The Paris attacks on Nov. 13, 2015, were carried out by a network of Islamic State operatives, several of whom lived in Belgium and used the country as a logistical staging ground to prepare the massacre by tapping into a network of friends, acquaintances and criminals.

The verdict in Belgium came a day after 20 men were convicted in Paris, with sentences ranging from two years to life in prison, over their roles in the same attacks — a series of shootings and suicide bombings at the Bataclan concert hall, in an area outside France’s national soccer stadium and on the terraces of cafes and restaurants in central Paris.

The attacks were the bloodiest in a string of terrorist assaults across Europe over a span of a few years — including in Brussels; in Nice, France; in Berlin; and in Barcelona, Spain.

The trial in Belgium, held over the past two months at a court in Brussels, related to minor accomplices who were accused of having helped the terrorist network that organized the Paris attacks.

“The justice system intends to cast a wide net,” Olivier Mallinus, a spokesman at the Belgian court, said at the start of the trial. “The defendants are all suspected of having a link with the perpetrators of the attacks.”

The defendants — 13 men and one woman, including two who were tried in absentia as they are presumed dead — were not tried in France because they were suspected of having lesser roles in the Paris plot and faced lesser charges.

Belgian prosecutors accused them of hiding attackers who were on the run, facilitating communications with other members of the Islamic State and helping to cover up evidence that could incriminate the group.

Abid Aberkane, one of the main suspects, was found guilty of giving shelter to Salah Abdeslam — his cousin and the sole surviving member of the team that carried out the Paris attacks — and one of his accomplices. Mr. Aberkane was sentenced to a three-year suspended prison term on Thursday, Mr. Mallinus said.

Mr. Abdeslam was sentenced to life in prison on Wednesday by the court in Paris.

Virginie Taelman, Mr. Aberkane’s lawyer, said that her client had yielded to Mr. Abdeslam’s demands to house him and an accomplice in March 2016. Both had just escaped a police raid on a hide-out where they were staying in Brussels. Mr. Abdeslam had fled Paris after the attacks and was the target of an intense hunt.

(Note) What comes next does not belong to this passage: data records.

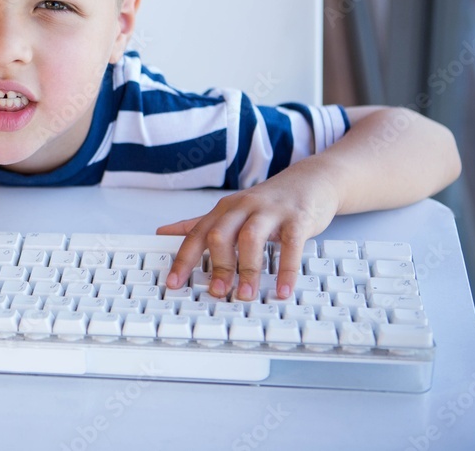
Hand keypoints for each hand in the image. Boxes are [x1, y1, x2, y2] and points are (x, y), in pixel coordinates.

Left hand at [156, 167, 338, 300]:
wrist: (310, 180)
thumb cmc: (267, 202)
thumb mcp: (231, 210)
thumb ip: (200, 223)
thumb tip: (163, 232)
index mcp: (224, 209)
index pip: (197, 234)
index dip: (183, 259)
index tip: (173, 283)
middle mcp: (244, 207)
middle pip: (221, 234)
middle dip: (218, 265)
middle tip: (218, 292)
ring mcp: (270, 211)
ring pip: (251, 238)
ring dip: (248, 269)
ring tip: (247, 294)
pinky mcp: (297, 218)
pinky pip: (290, 245)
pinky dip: (286, 269)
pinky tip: (283, 289)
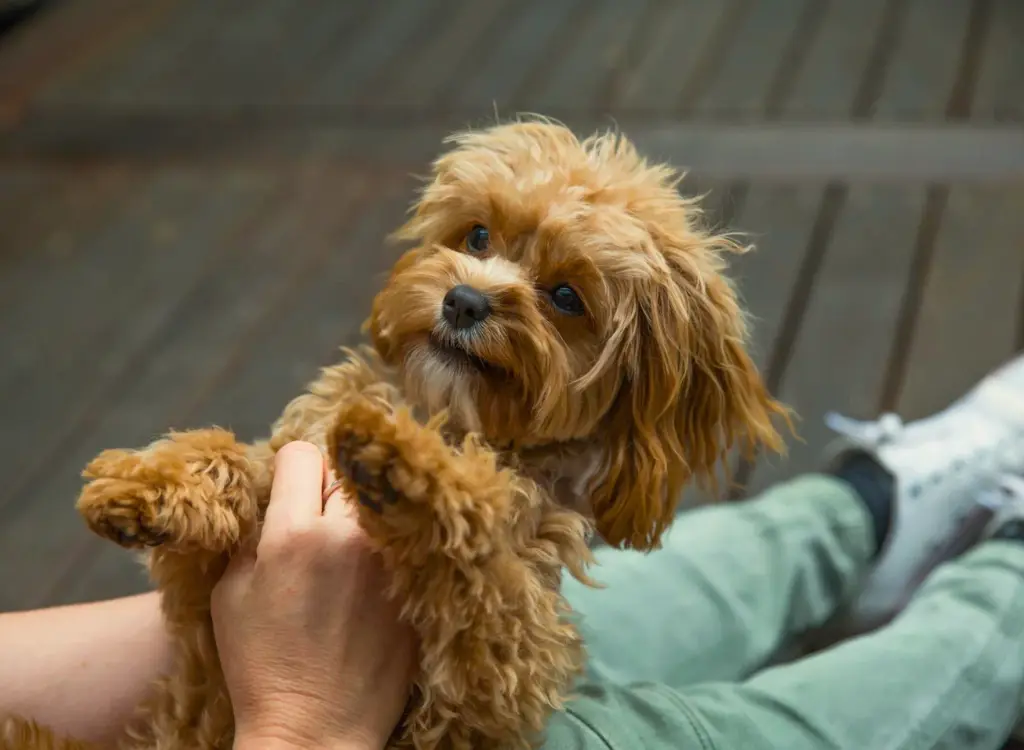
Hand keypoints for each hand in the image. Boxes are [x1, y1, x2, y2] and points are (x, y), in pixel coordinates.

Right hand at [212, 441, 415, 749]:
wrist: (315, 730)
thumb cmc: (261, 666)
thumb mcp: (229, 595)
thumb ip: (253, 536)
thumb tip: (273, 499)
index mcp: (293, 534)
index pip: (303, 453)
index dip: (291, 467)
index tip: (290, 487)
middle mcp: (347, 537)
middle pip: (346, 470)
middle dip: (328, 487)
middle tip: (319, 518)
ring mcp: (390, 560)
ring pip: (380, 500)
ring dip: (363, 512)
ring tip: (349, 544)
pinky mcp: (416, 584)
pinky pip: (406, 537)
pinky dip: (390, 543)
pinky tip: (374, 570)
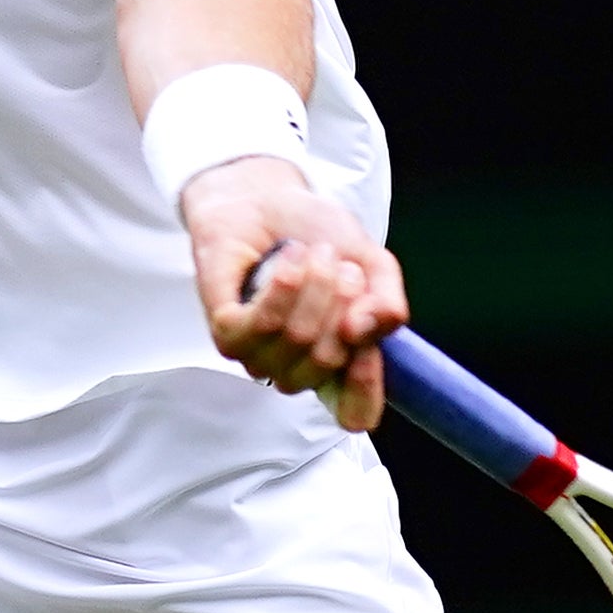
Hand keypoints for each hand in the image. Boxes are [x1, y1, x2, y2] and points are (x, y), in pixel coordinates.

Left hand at [185, 158, 404, 431]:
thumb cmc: (317, 236)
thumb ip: (386, 300)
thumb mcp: (371, 263)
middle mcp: (296, 368)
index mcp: (337, 362)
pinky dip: (281, 287)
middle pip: (328, 361)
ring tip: (311, 253)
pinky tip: (288, 261)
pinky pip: (259, 326)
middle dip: (341, 300)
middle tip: (337, 263)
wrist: (266, 199)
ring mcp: (259, 354)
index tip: (367, 340)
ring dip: (313, 286)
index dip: (364, 386)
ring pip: (296, 339)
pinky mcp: (226, 332)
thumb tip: (366, 331)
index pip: (353, 413)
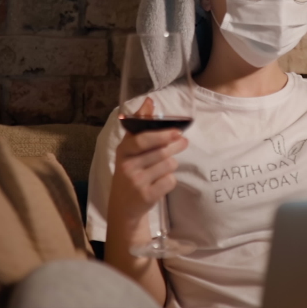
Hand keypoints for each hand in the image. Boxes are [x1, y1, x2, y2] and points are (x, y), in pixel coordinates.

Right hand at [110, 98, 187, 220]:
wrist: (123, 206)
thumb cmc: (131, 170)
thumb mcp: (129, 149)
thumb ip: (139, 125)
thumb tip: (149, 101)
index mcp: (123, 151)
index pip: (141, 140)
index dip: (161, 134)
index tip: (177, 130)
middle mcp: (127, 166)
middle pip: (161, 152)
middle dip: (175, 145)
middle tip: (184, 141)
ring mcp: (136, 182)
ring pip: (168, 165)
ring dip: (171, 164)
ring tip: (164, 166)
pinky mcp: (146, 196)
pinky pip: (170, 181)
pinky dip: (169, 180)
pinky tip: (161, 182)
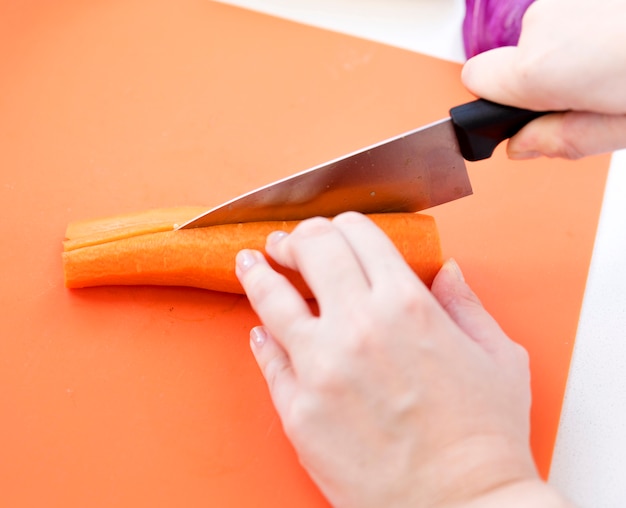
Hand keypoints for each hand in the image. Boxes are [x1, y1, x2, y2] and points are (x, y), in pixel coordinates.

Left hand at [235, 212, 567, 506]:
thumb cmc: (485, 440)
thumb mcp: (498, 357)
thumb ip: (467, 304)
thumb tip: (447, 272)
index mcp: (407, 305)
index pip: (360, 235)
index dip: (344, 224)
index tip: (336, 229)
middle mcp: (359, 326)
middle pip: (312, 251)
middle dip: (298, 238)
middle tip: (288, 243)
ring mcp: (321, 367)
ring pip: (273, 298)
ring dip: (259, 272)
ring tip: (250, 262)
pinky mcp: (298, 410)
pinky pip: (268, 359)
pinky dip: (262, 336)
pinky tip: (259, 329)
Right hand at [462, 0, 625, 158]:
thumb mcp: (622, 128)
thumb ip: (564, 140)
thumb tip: (521, 145)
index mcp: (539, 69)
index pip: (476, 79)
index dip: (498, 99)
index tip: (526, 109)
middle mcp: (543, 24)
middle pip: (518, 58)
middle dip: (548, 77)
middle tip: (597, 93)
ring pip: (550, 34)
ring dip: (576, 51)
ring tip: (619, 62)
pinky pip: (573, 15)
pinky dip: (594, 27)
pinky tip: (621, 38)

Ms. Taelman told the Belgium news agency Belga that her client had “felt pressured; he didn’t see any alternatives, he didn’t know what to do.”

The court in Brussels found four other defendants guilty and gave them sentences ranging from 100 hours of community service to 30 months in jail. Three more were also found guilty but the court ruled that the convictions would not remain in their criminal records, giving them no sentence unless they commit a new crime within a certain time frame. The two defendants who were presumed dead were also found guilty.

Four other defendants were acquitted by the court.

The Islamic State network that carried out the Paris attacks in November 2015 also struck in Belgium several months later with suicide bombings at the Brussels airport and metro in March 2016 that killed 32 people, days after Mr. Abdeslam’s arrest.

Ten men accused of involvement in the Brussels attacks are scheduled to be tried in October, including several who were convicted in Paris on Wednesday.

The attacks in Paris and Brussels exposed European failures to share intelligence, secure borders and address a dangerous mix of criminality and radicalism in despondent immigrant neighborhoods upon which Islamist extremists preyed.

Molenbeek, a Brussels neighborhood of nearly 100,000 people that was home to key members of the terrorist network that plotted the attacks, and to many of Thursday’s defendants, became a symbol of those failures, though the town has since tried to change its image.